Задание 1 - Чьим именем, согласно исходному тексту, назван один из островов Новой Земли?

Исходный текст -

ВЛАДИМИР ЛИЧУТИН: ПИСАТЕЛЯ БЕЗ ТЕРЗАНИЙ НЕ БЫВАЕТ

Владимир Личутин известен как автор романов "Любостай", "Миледи Ротман", исторической эпопеи "Раскол", повестей "Крылатая Серафима", "Золотое дно" и многих других. Он лауреат литературных премий имени Александра Невского, Владимира Даля, Союза писателей России. Недавно его роман "Беглец из Рая" был удостоен "Большой литературной премии России", а также вошел в "длинный список" премии "Ясная Поляна". Только что к 130-летию со дня рождения знаменитой северной сказительницы Марфы Крюковой вышла в свет новая книга Владимира Личутина (в соавторстве со Станиславом Половниковым) "Марфа поморка". Интерес к истории и Русскому Северу у Личутина не случаен: Владимир Владимирович - выходец из старинного поморского рода. Его предок Михайло Личутин - известный мореплаватель XVIII века, чьим именем назван один из островов Новой Земли. Другой предок был кормщиком на судне во время первой русской экспедиции Чичагова во времена Ломоносова. С рассказа о роде Личутиных мы и начали беседу.

Хранимые данные -
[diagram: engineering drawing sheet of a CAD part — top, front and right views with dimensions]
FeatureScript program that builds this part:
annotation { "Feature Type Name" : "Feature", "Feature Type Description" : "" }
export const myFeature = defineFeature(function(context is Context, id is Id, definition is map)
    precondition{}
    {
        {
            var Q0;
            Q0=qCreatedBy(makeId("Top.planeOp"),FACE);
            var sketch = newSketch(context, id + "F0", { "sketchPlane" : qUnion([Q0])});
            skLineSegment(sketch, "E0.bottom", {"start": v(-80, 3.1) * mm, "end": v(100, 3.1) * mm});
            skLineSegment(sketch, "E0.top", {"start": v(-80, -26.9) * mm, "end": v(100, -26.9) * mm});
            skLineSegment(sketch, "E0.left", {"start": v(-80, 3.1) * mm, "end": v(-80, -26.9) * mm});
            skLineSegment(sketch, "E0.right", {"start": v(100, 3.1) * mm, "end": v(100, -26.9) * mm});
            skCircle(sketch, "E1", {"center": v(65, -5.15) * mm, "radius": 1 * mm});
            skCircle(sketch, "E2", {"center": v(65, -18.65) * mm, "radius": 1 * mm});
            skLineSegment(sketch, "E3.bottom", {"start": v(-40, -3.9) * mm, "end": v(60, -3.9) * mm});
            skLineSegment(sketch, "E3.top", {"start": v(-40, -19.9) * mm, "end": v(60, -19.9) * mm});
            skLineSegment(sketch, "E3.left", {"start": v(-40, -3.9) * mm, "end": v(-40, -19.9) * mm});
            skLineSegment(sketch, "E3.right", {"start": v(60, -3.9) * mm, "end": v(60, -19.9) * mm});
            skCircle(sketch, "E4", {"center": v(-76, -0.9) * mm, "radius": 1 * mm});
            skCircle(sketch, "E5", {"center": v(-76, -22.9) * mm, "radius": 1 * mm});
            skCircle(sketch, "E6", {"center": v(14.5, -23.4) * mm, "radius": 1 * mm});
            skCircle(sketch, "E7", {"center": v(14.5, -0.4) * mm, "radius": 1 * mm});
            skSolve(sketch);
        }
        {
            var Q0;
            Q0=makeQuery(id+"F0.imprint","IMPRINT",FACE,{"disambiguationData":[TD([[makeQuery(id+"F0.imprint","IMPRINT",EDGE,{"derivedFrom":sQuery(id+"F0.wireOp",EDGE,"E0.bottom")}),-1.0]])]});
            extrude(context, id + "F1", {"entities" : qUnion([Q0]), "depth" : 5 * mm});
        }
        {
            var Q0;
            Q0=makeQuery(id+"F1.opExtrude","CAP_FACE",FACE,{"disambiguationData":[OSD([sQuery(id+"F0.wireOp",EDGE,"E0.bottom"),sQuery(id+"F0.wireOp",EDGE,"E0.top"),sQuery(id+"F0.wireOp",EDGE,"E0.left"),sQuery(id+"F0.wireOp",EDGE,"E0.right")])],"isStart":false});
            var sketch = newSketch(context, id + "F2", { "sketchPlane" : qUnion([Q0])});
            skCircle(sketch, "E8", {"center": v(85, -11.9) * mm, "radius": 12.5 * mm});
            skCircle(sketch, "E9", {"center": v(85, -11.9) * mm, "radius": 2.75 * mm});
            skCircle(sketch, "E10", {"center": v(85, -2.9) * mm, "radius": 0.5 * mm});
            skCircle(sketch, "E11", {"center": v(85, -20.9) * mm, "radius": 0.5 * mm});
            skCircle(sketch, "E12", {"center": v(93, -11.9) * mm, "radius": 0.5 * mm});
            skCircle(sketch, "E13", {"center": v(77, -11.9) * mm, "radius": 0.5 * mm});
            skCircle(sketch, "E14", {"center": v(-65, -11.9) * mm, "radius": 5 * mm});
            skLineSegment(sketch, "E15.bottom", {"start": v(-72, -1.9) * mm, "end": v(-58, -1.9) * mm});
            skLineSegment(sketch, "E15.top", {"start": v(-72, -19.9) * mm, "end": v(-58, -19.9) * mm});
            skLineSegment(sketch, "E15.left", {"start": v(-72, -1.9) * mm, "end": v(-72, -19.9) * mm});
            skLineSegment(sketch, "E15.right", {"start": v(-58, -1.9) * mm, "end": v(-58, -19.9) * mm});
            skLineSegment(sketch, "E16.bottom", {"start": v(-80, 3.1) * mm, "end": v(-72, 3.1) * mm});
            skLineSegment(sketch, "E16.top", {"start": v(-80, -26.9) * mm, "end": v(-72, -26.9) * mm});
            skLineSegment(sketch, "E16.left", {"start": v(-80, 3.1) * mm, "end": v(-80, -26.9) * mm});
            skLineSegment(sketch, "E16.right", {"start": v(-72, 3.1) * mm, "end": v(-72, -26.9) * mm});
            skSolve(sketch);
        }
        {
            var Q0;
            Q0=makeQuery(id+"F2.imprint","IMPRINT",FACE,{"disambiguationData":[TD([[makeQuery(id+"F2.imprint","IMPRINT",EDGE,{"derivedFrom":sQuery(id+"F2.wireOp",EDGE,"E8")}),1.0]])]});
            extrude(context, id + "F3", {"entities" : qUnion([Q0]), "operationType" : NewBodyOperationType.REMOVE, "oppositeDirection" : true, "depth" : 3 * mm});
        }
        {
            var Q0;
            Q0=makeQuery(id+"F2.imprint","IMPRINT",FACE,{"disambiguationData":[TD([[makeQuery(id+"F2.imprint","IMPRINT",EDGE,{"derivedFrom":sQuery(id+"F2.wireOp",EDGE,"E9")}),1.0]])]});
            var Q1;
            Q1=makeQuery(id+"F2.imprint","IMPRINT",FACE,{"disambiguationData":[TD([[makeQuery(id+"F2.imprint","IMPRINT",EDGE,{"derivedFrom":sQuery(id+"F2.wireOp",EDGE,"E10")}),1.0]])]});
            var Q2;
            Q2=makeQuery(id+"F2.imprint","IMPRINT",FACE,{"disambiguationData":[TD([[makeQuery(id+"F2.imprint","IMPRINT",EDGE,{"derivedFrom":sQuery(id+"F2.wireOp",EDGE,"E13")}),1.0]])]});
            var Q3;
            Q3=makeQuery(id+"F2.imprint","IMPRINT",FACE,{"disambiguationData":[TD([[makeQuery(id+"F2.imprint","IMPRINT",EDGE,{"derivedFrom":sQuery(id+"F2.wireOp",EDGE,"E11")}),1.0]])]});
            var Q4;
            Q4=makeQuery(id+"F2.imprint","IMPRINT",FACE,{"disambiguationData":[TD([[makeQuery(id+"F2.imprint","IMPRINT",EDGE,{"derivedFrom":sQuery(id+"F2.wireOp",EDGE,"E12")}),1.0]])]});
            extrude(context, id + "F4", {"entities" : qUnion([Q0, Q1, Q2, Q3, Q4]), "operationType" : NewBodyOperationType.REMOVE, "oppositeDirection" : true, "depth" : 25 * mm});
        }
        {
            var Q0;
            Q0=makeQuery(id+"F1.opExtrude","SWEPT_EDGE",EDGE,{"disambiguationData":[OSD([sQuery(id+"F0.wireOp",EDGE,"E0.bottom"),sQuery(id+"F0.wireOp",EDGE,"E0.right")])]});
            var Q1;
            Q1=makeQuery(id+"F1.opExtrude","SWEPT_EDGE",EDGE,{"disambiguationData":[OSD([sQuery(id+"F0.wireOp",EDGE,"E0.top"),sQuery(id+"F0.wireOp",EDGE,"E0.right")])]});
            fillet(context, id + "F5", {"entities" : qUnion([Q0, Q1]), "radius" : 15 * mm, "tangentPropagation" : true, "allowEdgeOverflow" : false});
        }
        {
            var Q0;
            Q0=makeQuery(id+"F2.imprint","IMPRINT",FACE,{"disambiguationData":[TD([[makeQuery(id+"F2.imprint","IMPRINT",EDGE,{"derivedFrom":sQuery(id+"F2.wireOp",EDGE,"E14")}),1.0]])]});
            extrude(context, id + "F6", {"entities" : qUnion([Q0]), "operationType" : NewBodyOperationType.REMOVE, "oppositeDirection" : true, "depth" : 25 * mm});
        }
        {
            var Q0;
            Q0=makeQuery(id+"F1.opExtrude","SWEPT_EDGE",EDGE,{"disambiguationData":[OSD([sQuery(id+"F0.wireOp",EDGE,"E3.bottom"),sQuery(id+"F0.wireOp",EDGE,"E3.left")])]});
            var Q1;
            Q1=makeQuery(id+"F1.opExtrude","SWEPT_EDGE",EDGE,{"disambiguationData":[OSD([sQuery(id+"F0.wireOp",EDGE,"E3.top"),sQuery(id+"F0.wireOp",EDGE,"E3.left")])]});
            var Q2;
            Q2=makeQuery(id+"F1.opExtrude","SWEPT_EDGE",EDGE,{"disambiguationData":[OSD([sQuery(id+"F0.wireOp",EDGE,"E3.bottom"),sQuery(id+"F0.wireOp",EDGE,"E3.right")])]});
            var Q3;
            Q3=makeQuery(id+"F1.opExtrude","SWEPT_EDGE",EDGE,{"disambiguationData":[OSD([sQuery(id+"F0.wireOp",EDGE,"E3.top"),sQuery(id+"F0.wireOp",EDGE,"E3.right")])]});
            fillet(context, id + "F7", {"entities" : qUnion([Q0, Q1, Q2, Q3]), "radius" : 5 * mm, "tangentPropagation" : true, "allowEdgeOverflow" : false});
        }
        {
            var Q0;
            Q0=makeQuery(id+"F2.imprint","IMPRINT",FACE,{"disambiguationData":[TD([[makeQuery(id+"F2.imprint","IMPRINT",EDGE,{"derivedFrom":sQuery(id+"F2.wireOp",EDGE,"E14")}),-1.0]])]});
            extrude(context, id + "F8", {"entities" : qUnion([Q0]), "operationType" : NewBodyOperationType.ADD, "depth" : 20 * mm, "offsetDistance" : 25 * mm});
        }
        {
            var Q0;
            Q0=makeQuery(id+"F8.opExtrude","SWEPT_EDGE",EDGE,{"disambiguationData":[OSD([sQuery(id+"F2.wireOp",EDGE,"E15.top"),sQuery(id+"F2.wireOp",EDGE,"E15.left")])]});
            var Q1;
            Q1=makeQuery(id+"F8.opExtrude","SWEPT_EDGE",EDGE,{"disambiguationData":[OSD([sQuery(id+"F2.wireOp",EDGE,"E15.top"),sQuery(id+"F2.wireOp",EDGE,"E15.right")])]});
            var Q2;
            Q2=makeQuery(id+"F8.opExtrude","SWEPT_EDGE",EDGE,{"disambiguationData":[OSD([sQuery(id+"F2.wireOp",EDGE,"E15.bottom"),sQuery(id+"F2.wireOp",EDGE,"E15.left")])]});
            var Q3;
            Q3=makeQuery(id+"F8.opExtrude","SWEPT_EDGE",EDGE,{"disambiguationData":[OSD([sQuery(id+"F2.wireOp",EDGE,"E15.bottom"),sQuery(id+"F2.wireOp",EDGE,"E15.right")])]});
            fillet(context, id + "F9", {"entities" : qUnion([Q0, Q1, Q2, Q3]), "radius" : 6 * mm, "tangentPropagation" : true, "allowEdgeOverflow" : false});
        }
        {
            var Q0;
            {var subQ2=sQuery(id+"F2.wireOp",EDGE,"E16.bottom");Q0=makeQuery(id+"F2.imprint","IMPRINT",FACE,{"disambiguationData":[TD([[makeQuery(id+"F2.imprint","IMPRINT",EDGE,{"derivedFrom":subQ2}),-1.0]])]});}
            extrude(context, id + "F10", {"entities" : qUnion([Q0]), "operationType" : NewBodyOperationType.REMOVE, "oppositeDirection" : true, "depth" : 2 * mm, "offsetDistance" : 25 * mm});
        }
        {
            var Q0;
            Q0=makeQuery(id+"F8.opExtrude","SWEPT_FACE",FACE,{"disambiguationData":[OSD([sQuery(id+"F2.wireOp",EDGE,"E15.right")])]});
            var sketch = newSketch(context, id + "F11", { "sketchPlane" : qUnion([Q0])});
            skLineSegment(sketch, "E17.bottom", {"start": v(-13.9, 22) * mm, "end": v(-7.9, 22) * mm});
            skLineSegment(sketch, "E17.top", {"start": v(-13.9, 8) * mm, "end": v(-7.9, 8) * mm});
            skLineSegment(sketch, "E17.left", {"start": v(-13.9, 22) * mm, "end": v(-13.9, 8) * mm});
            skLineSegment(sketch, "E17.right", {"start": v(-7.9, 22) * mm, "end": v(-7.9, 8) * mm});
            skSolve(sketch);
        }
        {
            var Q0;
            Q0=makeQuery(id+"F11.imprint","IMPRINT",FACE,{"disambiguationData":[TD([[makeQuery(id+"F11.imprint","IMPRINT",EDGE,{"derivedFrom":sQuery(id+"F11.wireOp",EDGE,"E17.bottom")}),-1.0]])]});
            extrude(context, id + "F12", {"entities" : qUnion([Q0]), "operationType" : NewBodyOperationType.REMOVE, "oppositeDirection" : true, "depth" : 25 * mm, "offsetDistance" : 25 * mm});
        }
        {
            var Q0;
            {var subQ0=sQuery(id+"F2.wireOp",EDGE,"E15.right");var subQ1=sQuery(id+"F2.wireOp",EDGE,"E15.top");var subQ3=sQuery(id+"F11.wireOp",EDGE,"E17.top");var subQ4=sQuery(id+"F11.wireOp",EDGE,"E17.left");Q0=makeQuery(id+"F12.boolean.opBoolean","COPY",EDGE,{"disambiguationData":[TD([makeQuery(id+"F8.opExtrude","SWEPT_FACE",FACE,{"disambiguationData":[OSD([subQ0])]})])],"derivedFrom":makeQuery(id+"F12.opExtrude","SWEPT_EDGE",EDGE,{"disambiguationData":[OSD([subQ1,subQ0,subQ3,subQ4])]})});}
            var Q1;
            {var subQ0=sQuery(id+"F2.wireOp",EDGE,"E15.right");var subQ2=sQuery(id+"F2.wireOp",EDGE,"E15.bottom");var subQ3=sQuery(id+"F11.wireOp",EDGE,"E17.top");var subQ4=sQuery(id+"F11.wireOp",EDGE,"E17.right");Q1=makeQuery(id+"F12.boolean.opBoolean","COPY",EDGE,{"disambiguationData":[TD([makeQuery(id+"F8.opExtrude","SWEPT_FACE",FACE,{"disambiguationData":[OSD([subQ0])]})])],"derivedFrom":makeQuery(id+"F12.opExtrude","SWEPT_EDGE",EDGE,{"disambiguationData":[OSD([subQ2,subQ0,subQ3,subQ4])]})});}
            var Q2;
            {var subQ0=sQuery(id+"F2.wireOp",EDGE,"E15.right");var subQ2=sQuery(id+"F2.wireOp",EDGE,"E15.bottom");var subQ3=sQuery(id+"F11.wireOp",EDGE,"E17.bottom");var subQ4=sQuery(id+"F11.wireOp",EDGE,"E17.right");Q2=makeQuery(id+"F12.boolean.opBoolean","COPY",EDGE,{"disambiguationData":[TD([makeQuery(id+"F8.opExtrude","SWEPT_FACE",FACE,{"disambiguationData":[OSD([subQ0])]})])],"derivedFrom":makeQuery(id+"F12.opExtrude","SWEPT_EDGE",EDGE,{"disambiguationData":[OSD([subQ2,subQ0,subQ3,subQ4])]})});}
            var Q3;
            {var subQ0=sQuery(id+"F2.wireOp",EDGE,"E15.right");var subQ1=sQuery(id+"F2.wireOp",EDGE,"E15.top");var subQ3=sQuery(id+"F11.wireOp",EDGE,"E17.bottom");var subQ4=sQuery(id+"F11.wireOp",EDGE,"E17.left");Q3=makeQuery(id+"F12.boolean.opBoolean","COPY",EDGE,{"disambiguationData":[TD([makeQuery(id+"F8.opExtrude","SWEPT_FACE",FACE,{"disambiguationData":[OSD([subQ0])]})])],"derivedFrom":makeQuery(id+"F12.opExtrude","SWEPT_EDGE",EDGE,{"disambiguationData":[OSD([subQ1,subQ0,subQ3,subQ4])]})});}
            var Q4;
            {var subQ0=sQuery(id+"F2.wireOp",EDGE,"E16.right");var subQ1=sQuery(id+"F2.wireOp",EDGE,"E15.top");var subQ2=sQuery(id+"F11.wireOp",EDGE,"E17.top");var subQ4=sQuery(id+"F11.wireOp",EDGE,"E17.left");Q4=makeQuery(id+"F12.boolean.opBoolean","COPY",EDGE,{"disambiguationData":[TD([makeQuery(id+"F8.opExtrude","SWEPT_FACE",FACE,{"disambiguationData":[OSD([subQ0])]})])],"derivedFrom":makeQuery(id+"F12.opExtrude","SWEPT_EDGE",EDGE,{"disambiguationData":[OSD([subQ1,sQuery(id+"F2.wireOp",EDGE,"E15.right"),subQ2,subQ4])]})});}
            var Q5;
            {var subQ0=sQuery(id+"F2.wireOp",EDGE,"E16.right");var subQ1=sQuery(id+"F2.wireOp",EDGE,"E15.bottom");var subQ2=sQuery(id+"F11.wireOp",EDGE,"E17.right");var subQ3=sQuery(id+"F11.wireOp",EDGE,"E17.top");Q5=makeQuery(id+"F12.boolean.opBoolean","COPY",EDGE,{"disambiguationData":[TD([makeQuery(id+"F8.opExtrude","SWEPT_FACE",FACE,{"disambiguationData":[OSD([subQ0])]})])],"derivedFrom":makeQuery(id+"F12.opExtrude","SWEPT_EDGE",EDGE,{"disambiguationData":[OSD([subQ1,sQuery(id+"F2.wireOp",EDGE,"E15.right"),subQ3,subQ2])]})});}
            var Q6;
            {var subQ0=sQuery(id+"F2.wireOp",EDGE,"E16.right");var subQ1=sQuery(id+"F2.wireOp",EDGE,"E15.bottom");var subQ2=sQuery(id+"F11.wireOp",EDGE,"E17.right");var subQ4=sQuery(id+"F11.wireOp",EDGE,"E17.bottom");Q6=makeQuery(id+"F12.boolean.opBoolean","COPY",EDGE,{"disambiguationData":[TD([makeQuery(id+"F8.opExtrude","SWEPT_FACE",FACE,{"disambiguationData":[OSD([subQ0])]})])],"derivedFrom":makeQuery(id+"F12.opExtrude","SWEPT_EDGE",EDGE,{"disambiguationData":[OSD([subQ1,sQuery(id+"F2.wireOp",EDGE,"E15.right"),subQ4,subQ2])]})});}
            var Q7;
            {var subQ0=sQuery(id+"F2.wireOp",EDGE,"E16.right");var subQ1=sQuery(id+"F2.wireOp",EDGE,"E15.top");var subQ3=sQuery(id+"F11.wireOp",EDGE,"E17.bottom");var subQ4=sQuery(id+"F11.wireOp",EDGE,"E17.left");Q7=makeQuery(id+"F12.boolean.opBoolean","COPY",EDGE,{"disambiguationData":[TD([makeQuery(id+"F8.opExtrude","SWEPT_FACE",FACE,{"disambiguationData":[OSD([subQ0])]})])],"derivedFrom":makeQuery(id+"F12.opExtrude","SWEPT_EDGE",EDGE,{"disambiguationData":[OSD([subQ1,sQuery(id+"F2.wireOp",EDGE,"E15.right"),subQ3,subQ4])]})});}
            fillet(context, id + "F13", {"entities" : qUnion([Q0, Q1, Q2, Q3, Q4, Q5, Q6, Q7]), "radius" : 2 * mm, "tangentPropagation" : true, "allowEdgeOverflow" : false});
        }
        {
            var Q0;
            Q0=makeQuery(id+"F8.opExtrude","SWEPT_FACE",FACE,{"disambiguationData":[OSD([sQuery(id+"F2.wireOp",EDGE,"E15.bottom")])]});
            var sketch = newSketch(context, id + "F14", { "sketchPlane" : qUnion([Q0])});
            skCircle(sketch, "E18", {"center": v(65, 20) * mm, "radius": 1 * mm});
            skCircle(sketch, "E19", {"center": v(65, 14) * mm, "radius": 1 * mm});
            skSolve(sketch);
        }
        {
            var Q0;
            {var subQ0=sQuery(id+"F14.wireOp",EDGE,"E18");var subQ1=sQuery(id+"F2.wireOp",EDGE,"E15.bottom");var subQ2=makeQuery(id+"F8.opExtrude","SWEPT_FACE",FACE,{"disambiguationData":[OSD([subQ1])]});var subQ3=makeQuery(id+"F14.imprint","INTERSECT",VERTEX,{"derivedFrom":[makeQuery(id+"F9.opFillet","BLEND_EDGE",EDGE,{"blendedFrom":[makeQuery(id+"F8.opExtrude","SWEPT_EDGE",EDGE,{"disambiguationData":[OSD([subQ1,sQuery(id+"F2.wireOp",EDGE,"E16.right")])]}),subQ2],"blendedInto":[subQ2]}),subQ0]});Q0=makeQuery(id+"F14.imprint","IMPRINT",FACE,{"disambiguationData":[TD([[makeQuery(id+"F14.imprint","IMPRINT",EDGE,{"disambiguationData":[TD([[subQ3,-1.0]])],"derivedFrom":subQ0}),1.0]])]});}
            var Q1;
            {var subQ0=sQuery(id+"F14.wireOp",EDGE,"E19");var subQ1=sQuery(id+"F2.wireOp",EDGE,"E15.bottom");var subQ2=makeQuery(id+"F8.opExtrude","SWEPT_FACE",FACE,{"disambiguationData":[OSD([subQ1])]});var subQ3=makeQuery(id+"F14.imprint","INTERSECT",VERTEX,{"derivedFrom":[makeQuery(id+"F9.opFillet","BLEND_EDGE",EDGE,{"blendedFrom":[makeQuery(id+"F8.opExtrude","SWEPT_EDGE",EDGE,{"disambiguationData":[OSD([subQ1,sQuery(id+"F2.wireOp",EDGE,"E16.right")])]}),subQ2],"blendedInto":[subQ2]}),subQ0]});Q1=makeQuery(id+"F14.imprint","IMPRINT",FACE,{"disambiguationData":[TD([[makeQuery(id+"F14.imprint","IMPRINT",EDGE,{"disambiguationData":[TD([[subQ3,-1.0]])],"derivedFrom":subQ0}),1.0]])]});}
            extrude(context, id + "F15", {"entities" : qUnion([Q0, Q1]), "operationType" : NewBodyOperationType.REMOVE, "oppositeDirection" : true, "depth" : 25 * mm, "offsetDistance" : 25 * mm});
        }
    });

Задание 2 - Выведите нумерованным списком строки хранимых данных от самой первой до строки с «v(14.5, -23.4) *» включительно, пропустив пустые строки.

Результат 1 - Именем Михайло Личутина, известного мореплавателя XVIII века.

Результат 2 -
1. [diagram: engineering drawing sheet of a CAD part — top, front and right views with dimensions]
2. FeatureScript program that builds this part:
3. annotation { "Feature Type Name" : "Feature", "Feature Type Description" : "" }
4. export const myFeature = defineFeature(function(context is Context, id is Id, definition is map)
5.     precondition{}
6.     {
7.         {
8.             var Q0;
9.             Q0=qCreatedBy(makeId("Top.planeOp"),FACE);
10.             var sketch = newSketch(context, id + "F0", { "sketchPlane" : qUnion([Q0])});
11.             skLineSegment(sketch, "E0.bottom", {"start": v(-80, 3.1) * mm, "end": v(100, 3.1) * mm});
12.             skLineSegment(sketch, "E0.top", {"start": v(-80, -26.9) * mm, "end": v(100, -26.9) * mm});
13.             skLineSegment(sketch, "E0.left", {"start": v(-80, 3.1) * mm, "end": v(-80, -26.9) * mm});
14.             skLineSegment(sketch, "E0.right", {"start": v(100, 3.1) * mm, "end": v(100, -26.9) * mm});
15.             skCircle(sketch, "E1", {"center": v(65, -5.15) * mm, "radius": 1 * mm});
16.             skCircle(sketch, "E2", {"center": v(65, -18.65) * mm, "radius": 1 * mm});
17.             skLineSegment(sketch, "E3.bottom", {"start": v(-40, -3.9) * mm, "end": v(60, -3.9) * mm});
18.             skLineSegment(sketch, "E3.top", {"start": v(-40, -19.9) * mm, "end": v(60, -19.9) * mm});
19.             skLineSegment(sketch, "E3.left", {"start": v(-40, -3.9) * mm, "end": v(-40, -19.9) * mm});
20.             skLineSegment(sketch, "E3.right", {"start": v(60, -3.9) * mm, "end": v(60, -19.9) * mm});
21.             skCircle(sketch, "E4", {"center": v(-76, -0.9) * mm, "radius": 1 * mm});
22.             skCircle(sketch, "E5", {"center": v(-76, -22.9) * mm, "radius": 1 * mm});
23.             skCircle(sketch, "E6", {"center": v(14.5, -23.4) * mm, "radius": 1 * mm});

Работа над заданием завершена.